Aşağıdaki verilen metinde "Edebiyatta sosyal bir" sözleriyle başlayıp "ön kabulüyle kurulacaktır.) Bireylik nedir?" sözlerine kadar, bu sözler de dahil olmak üzere süren bölümü hiç değiştirmeden kopyalayın.

#### Verilen metin
· · · ·

Menu
CEMAL ŞAKAR’DAN ÖRNEKLE SOSYAL ÖYKÜDE BİREYLİĞİN ROLÜ
Deneme/İnceleme/Eleştiri • CEMAL ŞAKAR’DAN ÖRNEKLE SOSYAL ÖYKÜDE BİREYLİĞİN ROLÜ

CEMAL ŞAKAR’DAN ÖRNEKLE SOSYAL ÖYKÜDE BİREYLİĞİN ROLÜ

Edebiyatta sosyal bir meseleyi anlatabilmenin gücü bireyliğe yaslıdır. (Yazının bundan sonraki kısmı; okurun bireylik ile tekilliği, bireylik ile birinci tekil şahsı, bireylik ile bir-ciliği, bireylik ile bencilliği birbirine karıştırmayacağı ve de birbirine indirgemeyeceği ön kabulüyle kurulacaktır.) Bireylik nedir?

· · · ·

#### Listelenen kayıtlar
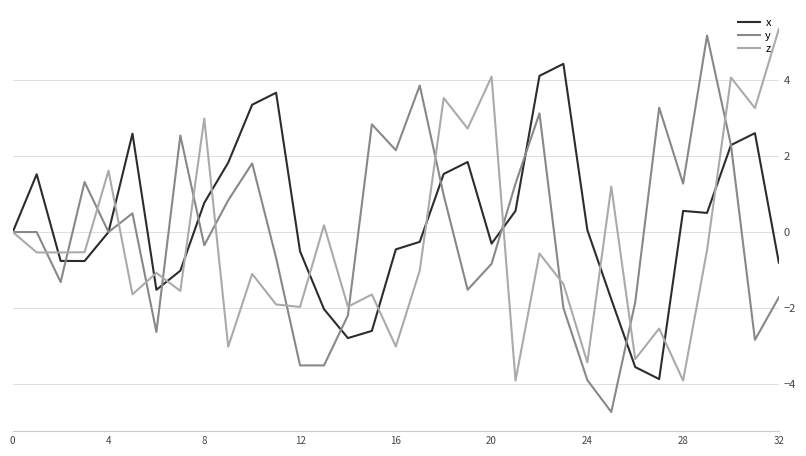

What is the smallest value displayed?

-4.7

· · · ·

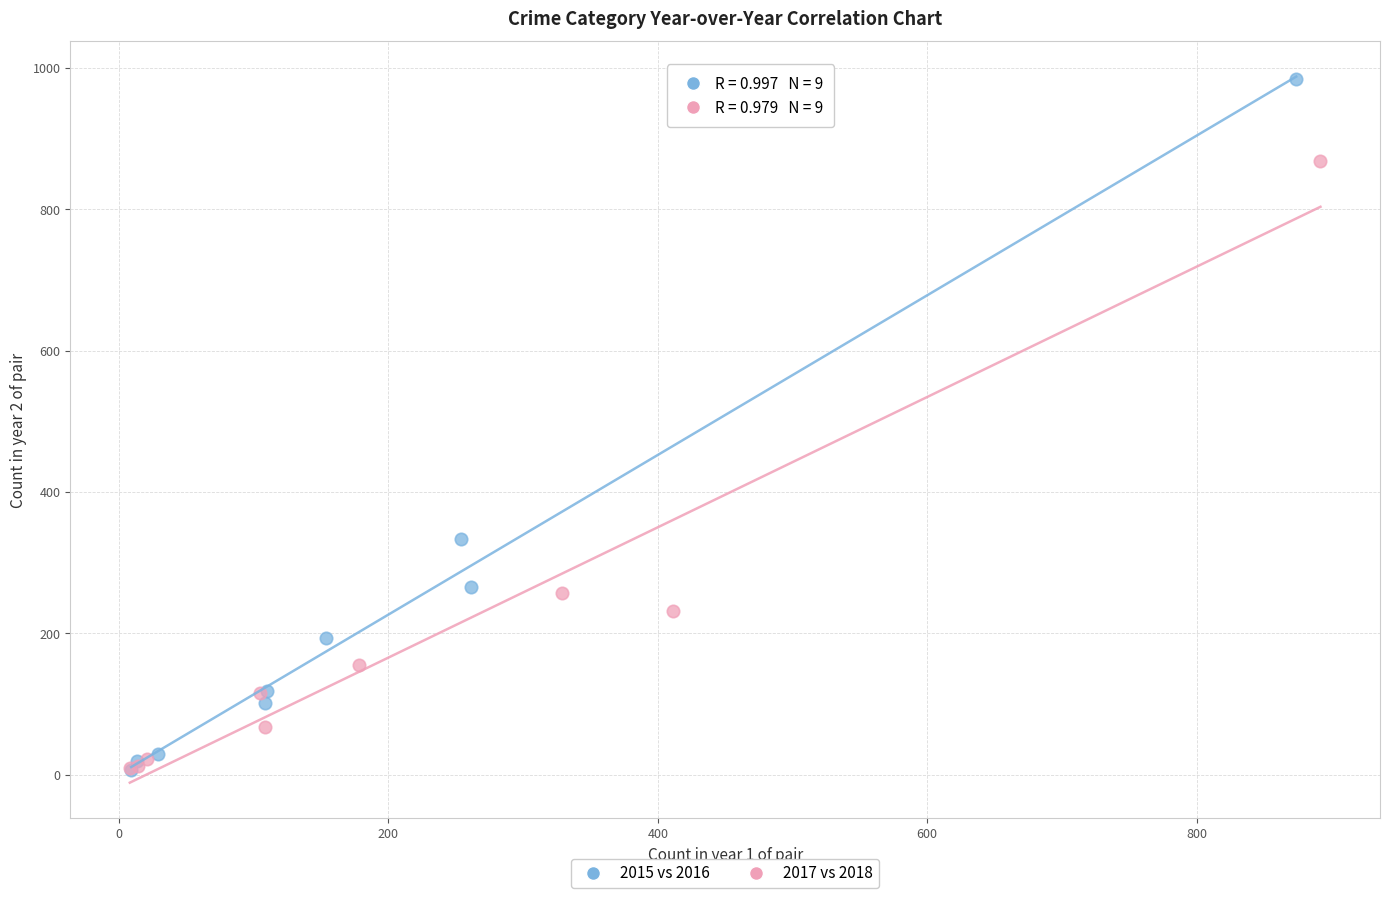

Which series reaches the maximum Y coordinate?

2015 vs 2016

· · · ·

#### Görevin sonucu
Edebiyatta sosyal bir meseleyi anlatabilmenin gücü bireyliğe yaslıdır. (Yazının bundan sonraki kısmı; okurun bireylik ile tekilliği, bireylik ile birinci tekil şahsı, bireylik ile bir-ciliği, bireylik ile bencilliği birbirine karıştırmayacağı ve de birbirine indirgemeyeceği ön kabulüyle kurulacaktır.) Bireylik nedir?